任务要求: 续写关于武松涛参与聚变装置建设的文段，从其最后一句之后接着写起。
##### 所示文段 #####
武松濤是等離子體所副所長,EAST的裝置主機負責人。“我1983年華中工學院畢業,專業是光學工程,如果始終停留在原有專業就走不到今天。大學只能是‘師傅引進門’,工作上‘修行’的道路更漫長,要在等離子體所幹好就必須懂得聚變,到處找這方面的書自學。”
武松濤找到壹本《受控熱核聚變實驗裝置概論》。油印講義因年代久遠已卷邊發毛,但扉頁上“中國科學技術大學四系”“壹九七九年十二月”字樣尚清晰可辨,“不記得當時是向誰借的,它只有上本沒有下本,我得到後如獲至寶,通宵達旦地看了好幾遍。”
武松濤參與聚變實驗裝置建設是在1990年。他寫的《HT-7主機改造工程的組織、協調與管理》發表在《科研管理》上。HT-7裝置建造成功後又及時提出建造超導托卡馬克EAST裝置。“中科院希望能有年輕的科研人員參與項目,所領導到院裏匯報工作有年輕人他們就高興,如果只是所領導自己,院領導就苦臉相對。我介入裝置總體設計,跟著霍裕平、萬元熙、翁佩德幾位老領導跑,他們都比我大20歲左右。我參加了院裏及國家組織的幾十次項目方案論證,我作總體方案這部分報告。有關部委領導看了HT-7U(EAST原名)都說,項目本身不錯,但工程要持續那麽久能否做到後續有人?大科學工程給了我成長的機會,我感謝老同誌對我的信任和培養。”
##### 所给记录 #####
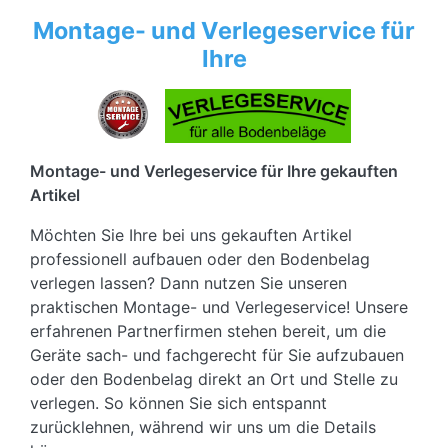
Montage- und Verlegeservice für
Ihre
Montage- und Verlegeservice für Ihre gekauften
Artikel
Möchten Sie Ihre bei uns gekauften Artikel
professionell aufbauen oder den Bodenbelag
verlegen lassen? Dann nutzen Sie unseren
praktischen Montage- und Verlegeservice! Unsere
erfahrenen Partnerfirmen stehen bereit, um die
Geräte sach- und fachgerecht für Sie aufzubauen
oder den Bodenbelag direkt an Ort und Stelle zu
verlegen. So können Sie sich entspannt
zurücklehnen, während wir uns um die Details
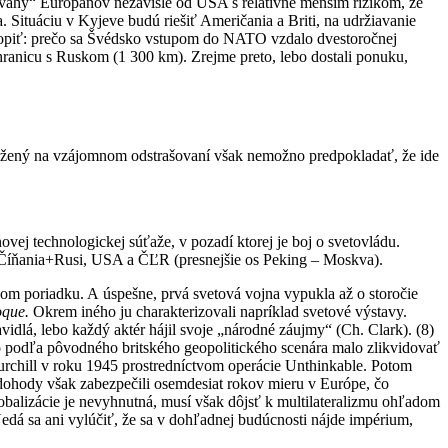
odvahy“ Európanov nezávisle od USA s relatívne menším rizikom, že
. Situáciu v Kyjeve budú riešiť Američania a Briti, na udržiavanie
hopiť: prečo sa Švédsko vstupom do NATO vzdalo dvestoročnej
 hranicu s Ruskom (1 300 km). Zrejme preto, lebo dostali ponuku,
ložený na vzájomnom odstrašovaní však nemožno predpokladať, že ide
vej technologickej súťaže, v pozadí ktorej je boj o svetovládu.
 a Číňania+Rusi, USA a ČĽR (presnejšie os Peking – Moskva).
m poriadku. A úspešne, prvá svetová vojna vypukla až o storočie
oque.
Okrem iného ju charakterizovali napríklad svetové výstavy.
vidlá, lebo každý aktér hájil svoje „národné záujmy“ (Ch. Clark). (8)
 podľa pôvodného britského geopolitického scenára malo zlikvidovať
urchill v roku 1945 prostredníctvom operácie Unthinkable. Potom
dohody však zabezpečili osemdesiat rokov mieru v Európe, čo
obalizácie je nevyhnutná, musí však dôjsť k multilateralizmu ohľadom
edá sa ani vylúčiť, že sa v dohľadnej budúcnosti nájde impérium,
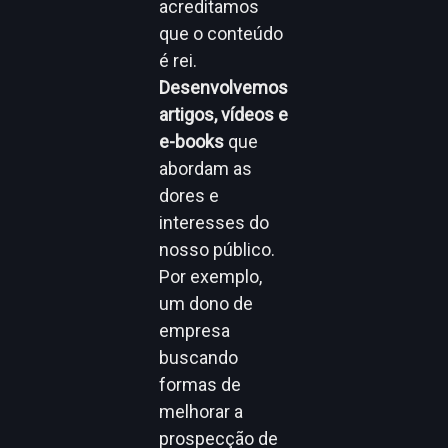
acreditamos
que o conteúdo
é rei.
Desenvolvemos
artigos, vídeos e
e-books
que
abordam as
dores e
interesses do
nosso público.
Por exemplo,
um dono de
empresa
buscando
formas de
melhorar a
prospecção de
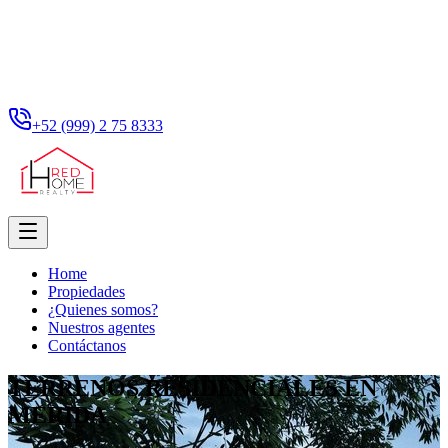
+52 (999) 2 75 8333
Home
Propiedades
¿Quienes somos?
Nuestros agentes
Contáctanos
TERRENOS RESIDENCIALES EN
MERIDA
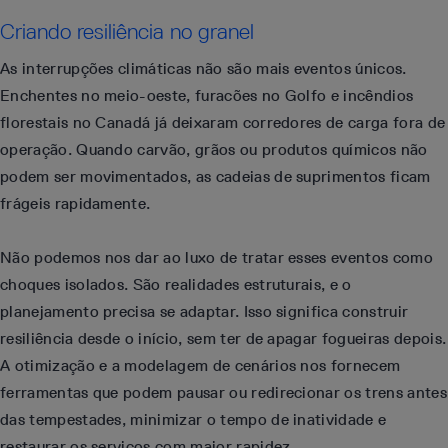
Criando resiliência no granel
As interrupções climáticas não são mais eventos únicos.
Enchentes no meio-oeste, furacões no Golfo e incêndios
florestais no Canadá já deixaram corredores de carga fora de
operação. Quando carvão, grãos ou produtos químicos não
podem ser movimentados, as cadeias de suprimentos ficam
frágeis rapidamente.
Não podemos nos dar ao luxo de tratar esses eventos como
choques isolados. São realidades estruturais, e o
planejamento precisa se adaptar. Isso significa construir
resiliência desde o início, sem ter de apagar fogueiras depois.
A otimização e a modelagem de cenários nos fornecem
ferramentas que podem pausar ou redirecionar os trens antes
das tempestades, minimizar o tempo de inatividade e
restaurar os serviços com maior rapidez.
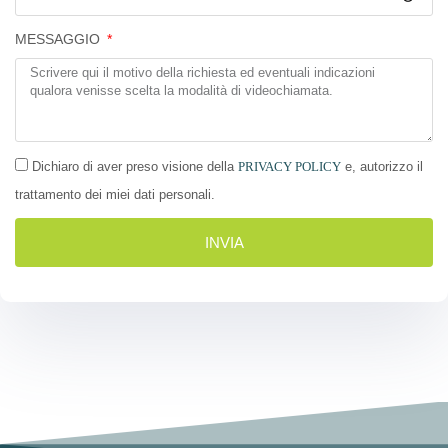
MESSAGGIO
Dichiaro di aver preso visione della
PRIVACY POLICY
e, autorizzo il
trattamento dei miei dati personali.
INVIA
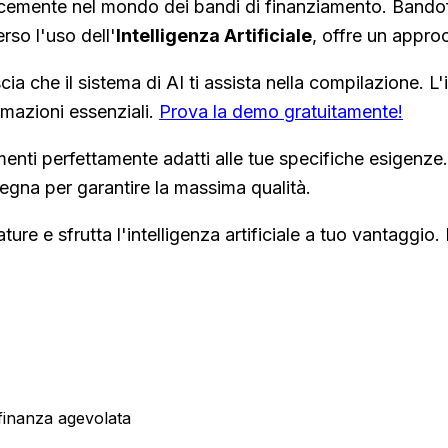
cacemente nel mondo dei bandi di finanziamento. Bandof
rso l'uso dell'
Intelligenza Artificiale
, offre un appro
cia che il sistema di AI ti assista nella compilazione. L
rmazioni essenziali.
Prova la demo gratuitamente!
menti perfettamente adatti alle tue specifiche esigen
gna per garantire la massima qualità.
ture e sfrutta l'intelligenza artificiale a tuo vantaggio
 finanza agevolata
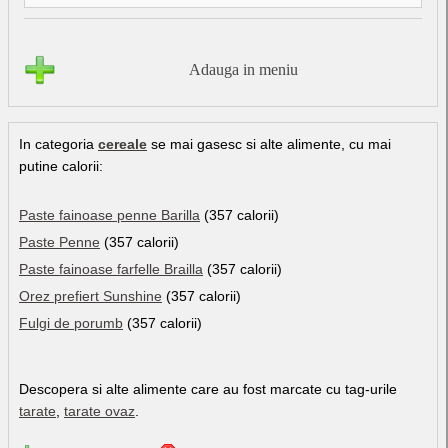
Adauga in meniu
In categoria
cereale
se mai gasesc si alte alimente, cu mai
putine calorii:
Paste fainoase penne Barilla
(357 calorii)
Paste Penne
(357 calorii)
Paste fainoase farfelle Brailla
(357 calorii)
Orez prefiert Sunshine
(357 calorii)
Fulgi de porumb
(357 calorii)
Descopera si alte alimente care au fost marcate cu tag-urile
tarate
,
tarate ovaz
.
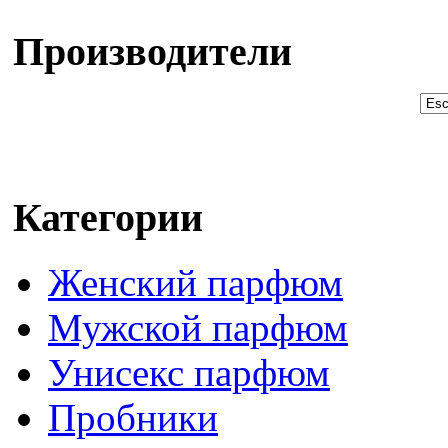
Производители
Категории
Женский парфюм
Мужской парфюм
Унисекс парфюм
Пробники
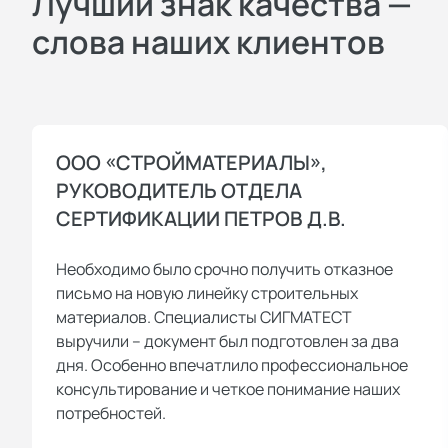
Лучший знак качества —
слова наших клиентов
ООО «СТРОЙМАТЕРИАЛЫ»,
РУКОВОДИТЕЛЬ ОТДЕЛА
СЕРТИФИКАЦИИ ПЕТРОВ Д.В.
Необходимо было срочно получить отказное
письмо на новую линейку строительных
материалов. Специалисты СИГМАТЕСТ
выручили – документ был подготовлен за два
дня. Особенно впечатлило профессиональное
консультирование и четкое понимание наших
потребностей.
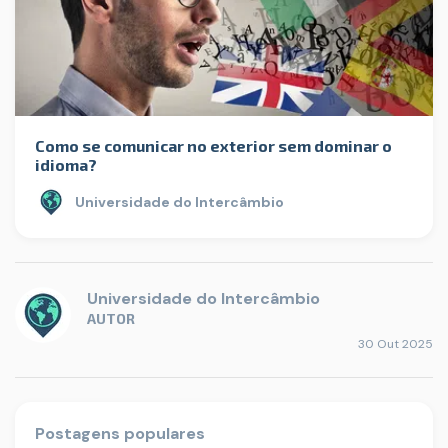
Como se comunicar no exterior sem dominar o
idioma?
Universidade do Intercâmbio
Universidade do Intercâmbio
AUTOR
30 Out 2025
Postagens populares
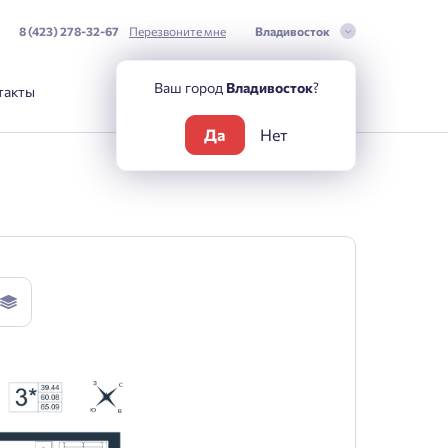
8 (423) 278-32-67
Перезвоните мне
Владивосток
Ваш город
Владивосток
?
такты
Да
Нет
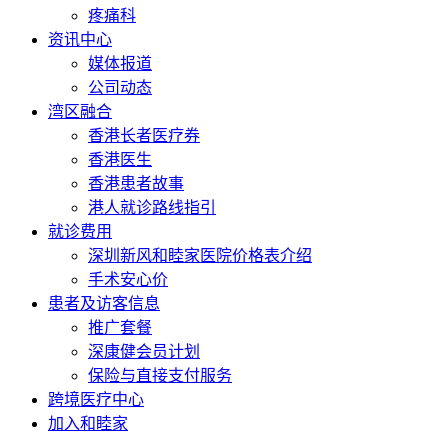
疼痛科
资讯中心
媒体报道
公司动态
湾区融合
香港长者医疗券
香港医生
香港患者故事
港人就诊路线指引
就诊费用
深圳新风和睦家医院价格表介绍
手术安心价
患者及访客信息
推广套餐
深康健会员计划
保险与直接支付服务
跨境医疗中心
加入和睦家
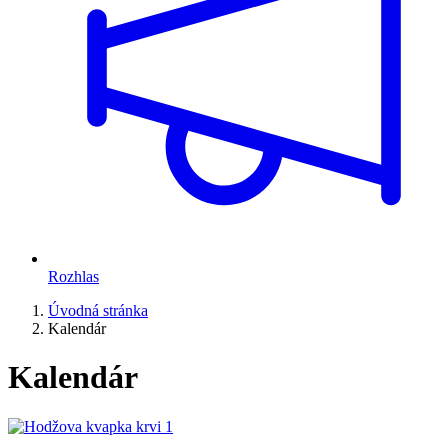
Rozhlas
Úvodná stránka
Kalendár
Kalendár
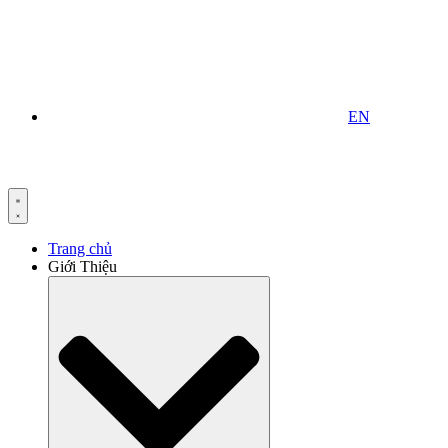
EN
Trang chủ
Giới Thiệu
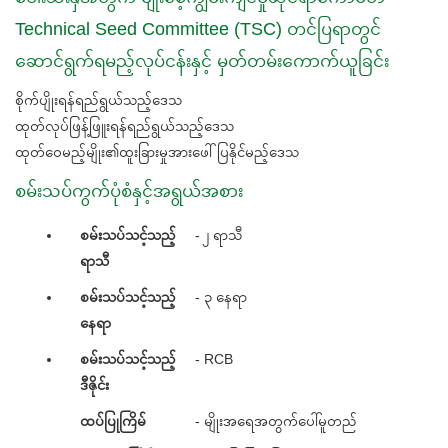
Technical Seed Committee (TSC) တင်ပြရာတွင်
ဆောင်ရွက်ရမည့်လုပ်ငန်းနှင့် မှတ်တမ်းကောက်ယူခြင်း
စိုက်ပျိုးရန်ရည်ရွယ်သည့်ဒေသ
ထုတ်လုပ်ဖြန့်ဖြူးရန်ရည်ရွယ်သည့်ဒေသ
ထုတ်ဝေမည့်မျိုး၏ထူးခြားမှုအားဖေါ်ပြနိုင်မည့်ဒေသ
စမ်းသပ်ကွက်ပုံစံနှင့်အရွယ်အစား
စမ်းသပ်သင့်သည့်
- ၂ ရာသီ
ရာသီ
စမ်းသပ်သင့်သည့်
- ၃ နေရာ
နေရာ
စမ်းသပ်သင့်သည့်
- RCB
ဒီဇိုင်း
ထပ်ပြုကြိမ်
- မျိုးအရေအတွက်ပေါ်မူတည်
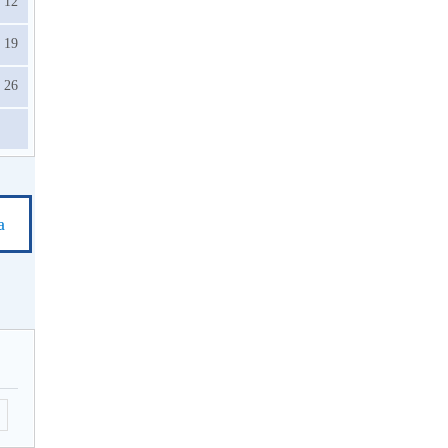
12
19
26
а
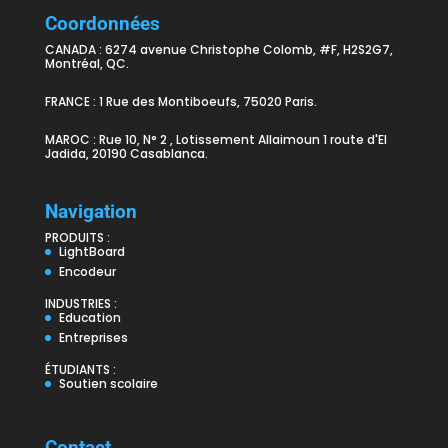
Coordonnées
CANADA : 6274 avenue Christophe Colomb, #F, H2S2G7,
Montréal, QC.
FRANCE : 1 Rue des Montiboeufs, 75020 Paris.
MAROC : Rue 10, N° 2 , Lotissement Allaimoun 1 route d'El
Jadida, 20190 Casablanca.
Navigation
PRODUITS :
LightBoard
Encodeur
INDUSTRIES :
Education
Entreprises
ÉTUDIANTS :
Soutien scolaire
Contact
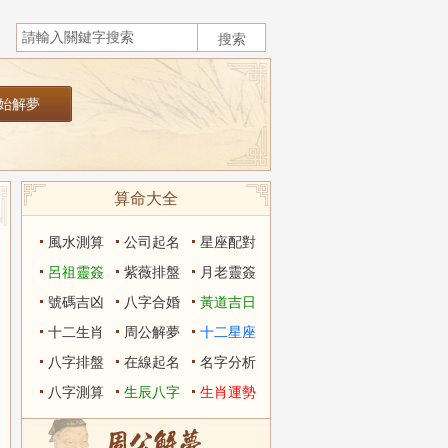
算命大全
風水測算
公司起名
星座配對
呂祖靈簽
紫薇排盤
月老靈簽
號碼吉凶
八字合婚
黃道吉日
十二生肖
周公解夢
十二星座
八字排盤
在線起名
名字分析
八字測算
生辰八字
生肖運勢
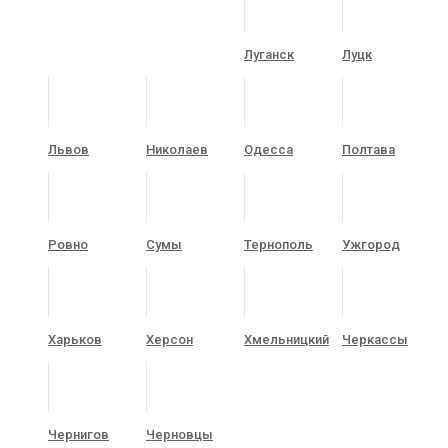
Луганск
Луцк
Львов
Николаев
Одесса
Полтава
Ровно
Сумы
Тернополь
Ужгород
Харьков
Херсон
Хмельницкий
Черкассы
Чернигов
Черновцы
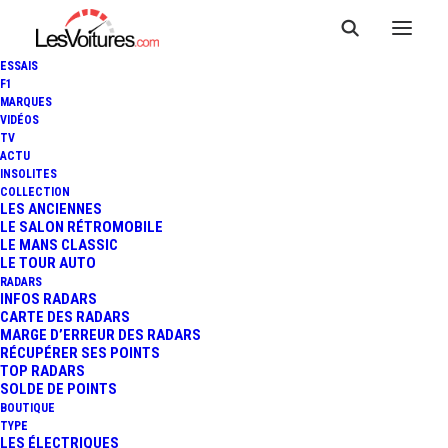
ESSAIS
F1
MARQUES
VIDÉOS
TV
ACTU
INSOLITES
COLLECTION
LES ANCIENNES
LE SALON RÉTROMOBILE
LE MANS CLASSIC
LE TOUR AUTO
RADARS
INFOS RADARS
CARTE DES RADARS
MARGE D’ERREUR DES RADARS
RÉCUPÉRER SES POINTS
TOP RADARS
1 juillet 2013
SOLDE DE POINTS
BOUTIQUE
24 HEURES DU MANS :
TYPE
LES ÉLECTRIQUES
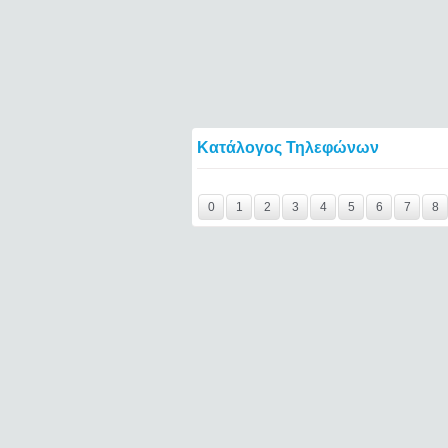
Κατάλογος Τηλεφώνων
surface-tablet-microsoft====
0
1
2
3
4
5
6
7
8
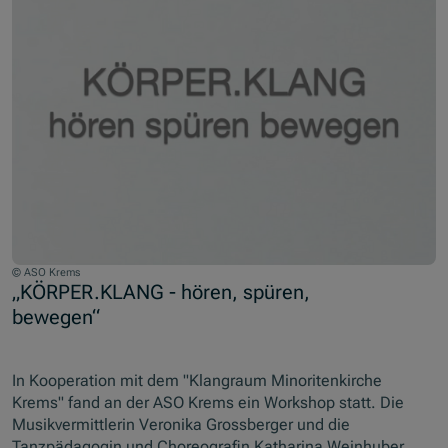
© ASO Krems
„KÖRPER.KLANG - hören, spüren,
bewegen“
In Kooperation mit dem "Klangraum Minoritenkirche
Krems" fand an der ASO Krems ein Workshop statt. Die
Musikvermittlerin Veronika Grossberger und die
Tanzpädagogin und Choreografin Katharina Weinhuber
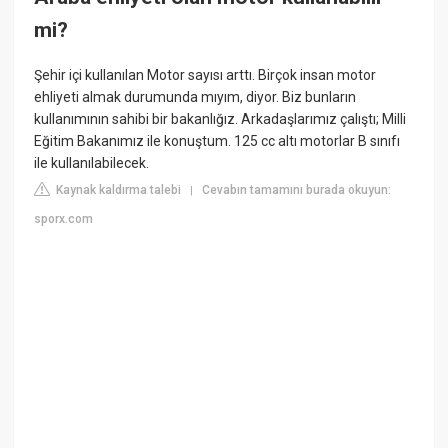
mi?
Şehir içi kullanılan Motor sayısı arttı. Birçok insan motor
ehliyeti almak durumunda mıyım, diyor. Biz bunların
kullanımının sahibi bir bakanlığız. Arkadaşlarımız çalıştı; Milli
Eğitim Bakanımız ile konuştum. 125 cc altı motorlar B sınıfı
ile kullanılabilecek.
Kaynak kaldırma talebi
Cevabın tamamını burada okuyun:
|
sporx.com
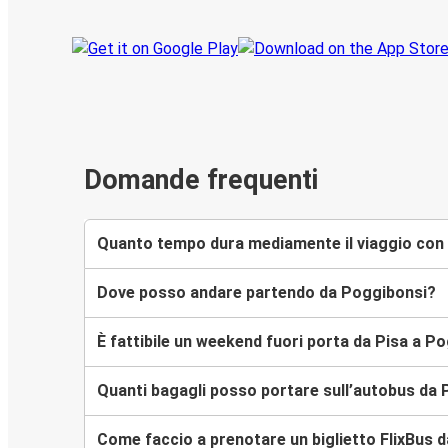
Domande frequenti
Quanto tempo dura mediamente il viaggio con 
Dove posso andare partendo da Poggibonsi?
È fattibile un weekend fuori porta da Pisa a P
Quanti bagagli posso portare sull’autobus da 
Come faccio a prenotare un biglietto FlixBus d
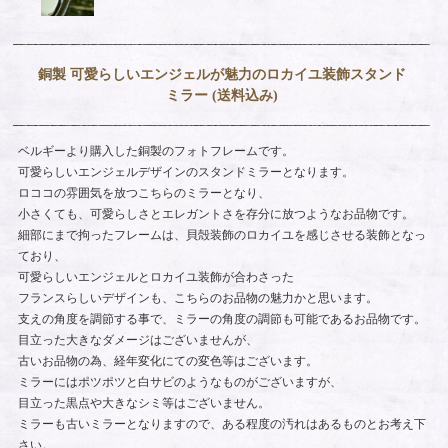
銅製 可愛らしいエンジェルが魅力のロカイユ装飾スタンド
ミラー (送料込み)
ベルギーより購入した銅製のフォトフレームです。
可愛らしいエンジェルデザインのスタンドミラーとなります。
ロココの雰囲気を放つこちらのミラーとなり、
小さくても、可愛らしさとエレガントさを存分に放つようなお品物です。
細部にまで拘ったフレームは、貝殻装飾のロカイユを感じさせる装飾となっ
ており、
可愛らしいエンジェルとロカイユ装飾が合わさった
フランスらしいデザインも、こちらのお品物の魅力かと思います。
支えの角度を調節する事で、ミラーの角度の調節も可能であるお品物です。
目立った大きなダメージはございませんが、
古いお品物の為、経年変化にての変色等はございます。
ミラーにはポツポツと白サビのようなものがございますが、
目立った黒点や大きなシミ等はございません。
ミラーも古いミラーとなりますので、ある程度の汚れはあるものとお考え下
さい。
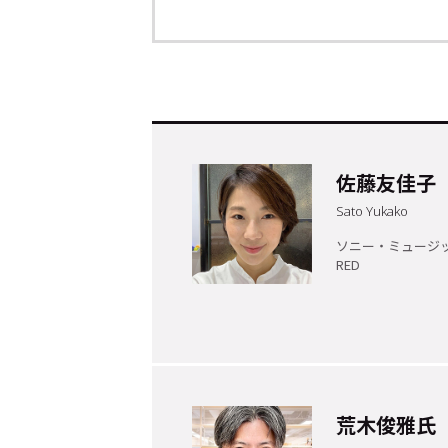
佐藤友佳子
Sato Yukako
ソニー・ミュージ
RED
トップ
Top
記事一覧
Articles
荒木俊雅氏
連載一覧
Series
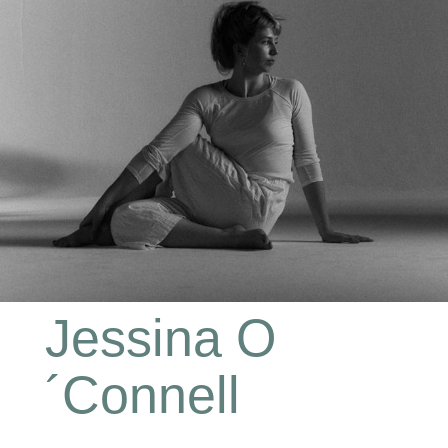
Jessina O
´Connell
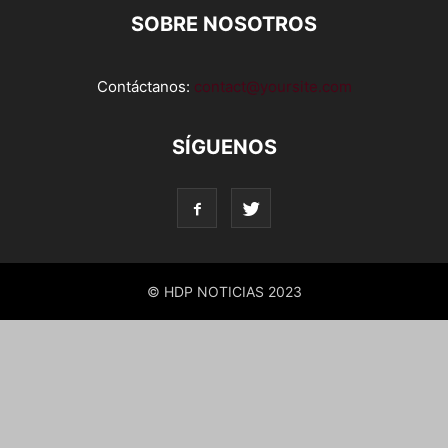
SOBRE NOSOTROS
Contáctanos:
contact@yoursite.com
SÍGUENOS
© HDP NOTICIAS 2023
#####
任务作答:
武松濤壹步壹個腳印走了過來。“我們腦子裏已逐漸把裝置各個關鍵部件的結構清晰化,從1998年到2001年,我們每年出壹本裝置設計的文集,既作為文獻把工作記錄下來,也給大家增加點壓力,思考未來的發展戰略。文集的序言都是我自己寫。”
聽說用2000萬美元就要建造全超導核聚變裝置,國外沒人相信,國內質疑的聲音也不絕於耳。每次方案匯報和論證都像是舌戰群儒,就是在這樣的不斷磨礪中,武松濤得到了鍛煉成長。
武松濤巧妙地借助國際合作平臺,為承擔EAST接著搞“熱身”。為合作夥伴美國得克薩斯大學核聚變研究中心設計制造新型等離子體物理實驗裝置,他帶領五人的壹個小組,前後用了兩年時間,圓滿完成了經費125萬美元的合作項目。“這是我國首次以技術方式向發達國家輸出托卡馬克聚變系統。美國能源部對這壹成功合作也很滿意,稱它是中美核聚變合作的新型的方式。它也是迄今為止中美聚變界最大的國際合作項目,對提高我們的自信心起到很大作用。”
2002年12月,武松濤因為壹天到晚不停地工作,突然嗓子疼得厲害,幾天之後幹脆成了“啞巴”,醫生診斷患了急性扁桃體炎,要他立即住院動手術。那時EAST正處於建設的關鍵期,他除了到醫院打點滴,每天照常上班。無可奈何的醫生只好在他病歷上作了“病人拒絕住院”的記錄。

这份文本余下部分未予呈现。